▶ **TASK DESCRIPTION**
Your reply should be one number, which is how many lines in the listing below contain "nose".
◇ ◇ ◇ ◇ ◇ ◇ ◇
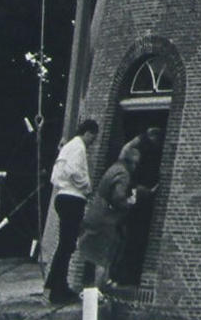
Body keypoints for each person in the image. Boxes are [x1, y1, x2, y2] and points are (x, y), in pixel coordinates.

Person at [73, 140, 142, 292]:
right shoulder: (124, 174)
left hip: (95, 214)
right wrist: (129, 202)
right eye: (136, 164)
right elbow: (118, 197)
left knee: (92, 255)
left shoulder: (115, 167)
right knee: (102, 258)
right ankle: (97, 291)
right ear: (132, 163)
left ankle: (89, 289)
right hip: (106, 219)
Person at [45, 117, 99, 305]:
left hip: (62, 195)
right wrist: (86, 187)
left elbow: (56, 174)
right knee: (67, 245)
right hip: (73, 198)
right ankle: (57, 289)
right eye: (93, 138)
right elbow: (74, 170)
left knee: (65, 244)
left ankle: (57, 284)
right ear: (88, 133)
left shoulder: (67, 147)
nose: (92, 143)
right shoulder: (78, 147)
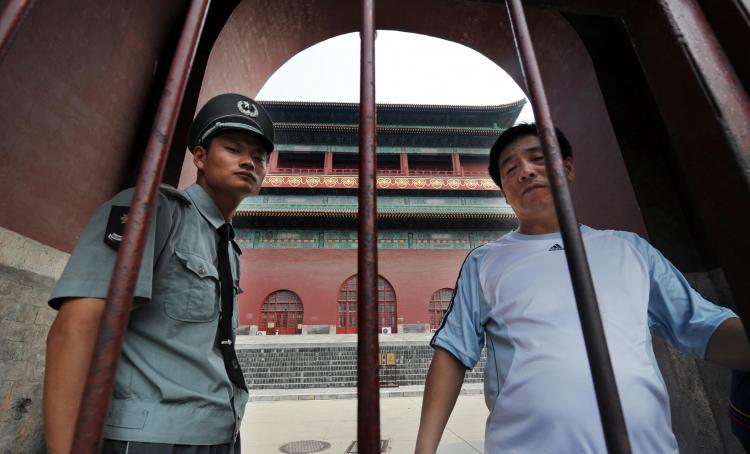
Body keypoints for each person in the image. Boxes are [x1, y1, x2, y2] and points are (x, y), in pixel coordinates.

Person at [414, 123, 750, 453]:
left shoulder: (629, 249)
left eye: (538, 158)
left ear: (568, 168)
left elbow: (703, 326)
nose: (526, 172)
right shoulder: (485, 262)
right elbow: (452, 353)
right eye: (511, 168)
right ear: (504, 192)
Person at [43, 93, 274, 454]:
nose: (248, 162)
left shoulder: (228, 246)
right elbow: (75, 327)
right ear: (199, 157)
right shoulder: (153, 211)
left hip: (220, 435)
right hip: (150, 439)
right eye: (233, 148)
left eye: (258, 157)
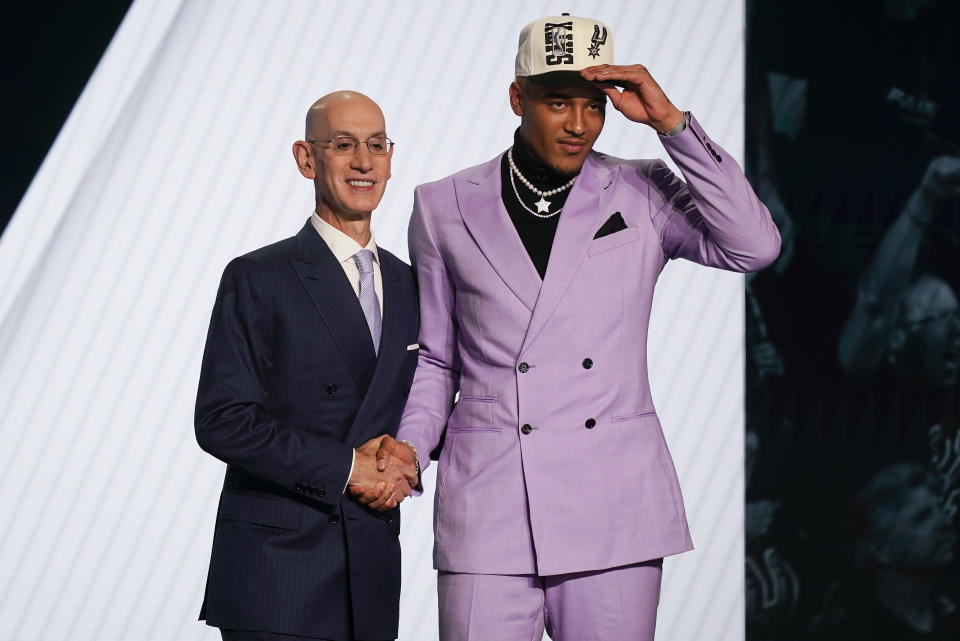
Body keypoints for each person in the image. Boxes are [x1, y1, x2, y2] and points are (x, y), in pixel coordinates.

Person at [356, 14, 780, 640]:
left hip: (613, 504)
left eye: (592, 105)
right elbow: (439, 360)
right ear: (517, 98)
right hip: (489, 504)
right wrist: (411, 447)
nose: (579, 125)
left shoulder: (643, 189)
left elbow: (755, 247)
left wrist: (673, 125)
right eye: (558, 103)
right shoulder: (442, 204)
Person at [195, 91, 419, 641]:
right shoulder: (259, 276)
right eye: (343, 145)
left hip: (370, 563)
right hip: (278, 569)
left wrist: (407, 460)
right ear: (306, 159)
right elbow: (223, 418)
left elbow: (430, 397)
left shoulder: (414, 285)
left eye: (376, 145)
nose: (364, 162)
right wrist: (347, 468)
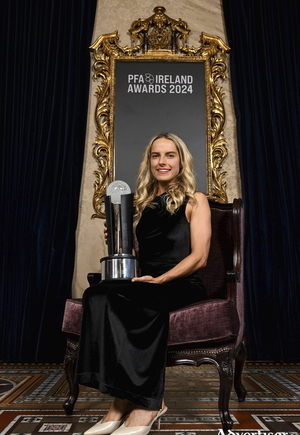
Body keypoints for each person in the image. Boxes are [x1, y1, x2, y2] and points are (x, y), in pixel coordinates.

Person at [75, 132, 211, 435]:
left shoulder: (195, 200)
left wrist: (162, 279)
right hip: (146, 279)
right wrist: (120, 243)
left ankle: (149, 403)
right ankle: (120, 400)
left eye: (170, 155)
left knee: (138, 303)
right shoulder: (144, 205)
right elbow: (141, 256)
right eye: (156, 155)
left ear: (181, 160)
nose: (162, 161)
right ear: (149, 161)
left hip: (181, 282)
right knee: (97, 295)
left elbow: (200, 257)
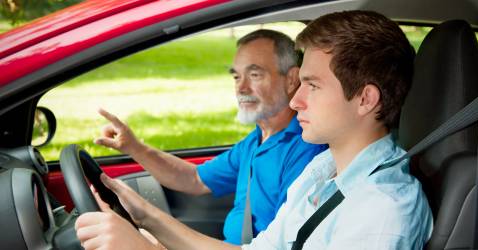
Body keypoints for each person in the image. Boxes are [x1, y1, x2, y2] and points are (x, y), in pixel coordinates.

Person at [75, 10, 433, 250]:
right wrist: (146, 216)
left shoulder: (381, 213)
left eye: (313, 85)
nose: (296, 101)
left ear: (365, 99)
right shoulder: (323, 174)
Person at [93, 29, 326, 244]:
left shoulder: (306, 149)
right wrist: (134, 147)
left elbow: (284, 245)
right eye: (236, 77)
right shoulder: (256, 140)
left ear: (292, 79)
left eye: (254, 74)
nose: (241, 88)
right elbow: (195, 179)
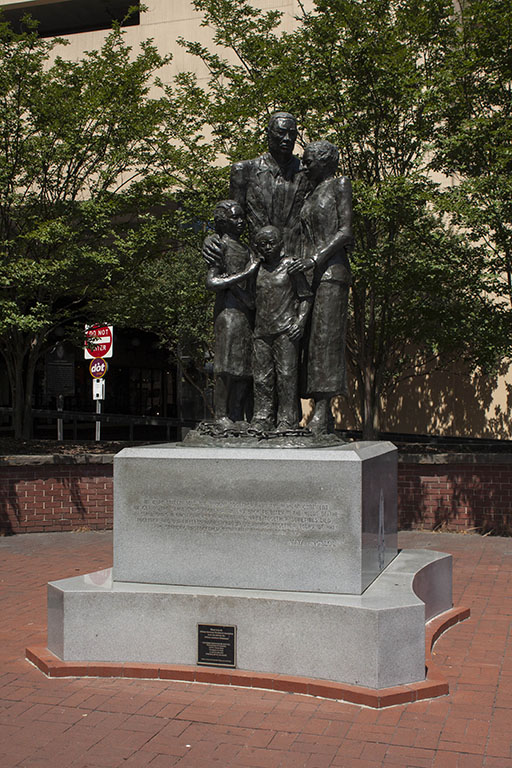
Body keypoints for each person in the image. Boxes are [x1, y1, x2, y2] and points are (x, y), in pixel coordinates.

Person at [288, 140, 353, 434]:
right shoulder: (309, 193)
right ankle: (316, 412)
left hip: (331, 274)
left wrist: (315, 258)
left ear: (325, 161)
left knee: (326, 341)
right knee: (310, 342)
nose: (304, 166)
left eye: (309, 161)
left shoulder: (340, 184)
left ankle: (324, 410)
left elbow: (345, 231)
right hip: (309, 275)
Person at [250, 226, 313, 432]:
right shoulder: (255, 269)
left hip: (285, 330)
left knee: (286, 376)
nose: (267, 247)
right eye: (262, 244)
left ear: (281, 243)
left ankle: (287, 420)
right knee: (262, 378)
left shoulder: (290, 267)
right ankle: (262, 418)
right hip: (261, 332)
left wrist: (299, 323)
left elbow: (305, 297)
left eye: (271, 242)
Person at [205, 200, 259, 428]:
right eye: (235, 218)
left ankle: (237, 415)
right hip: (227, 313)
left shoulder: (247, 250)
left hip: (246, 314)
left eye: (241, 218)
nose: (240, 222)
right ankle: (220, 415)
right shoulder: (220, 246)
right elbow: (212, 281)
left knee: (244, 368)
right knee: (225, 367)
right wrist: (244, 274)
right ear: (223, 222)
◇ ◇ ◇ ◇ ◇ ◇ ◇
▶ **PROBLEM SOLUTION**
11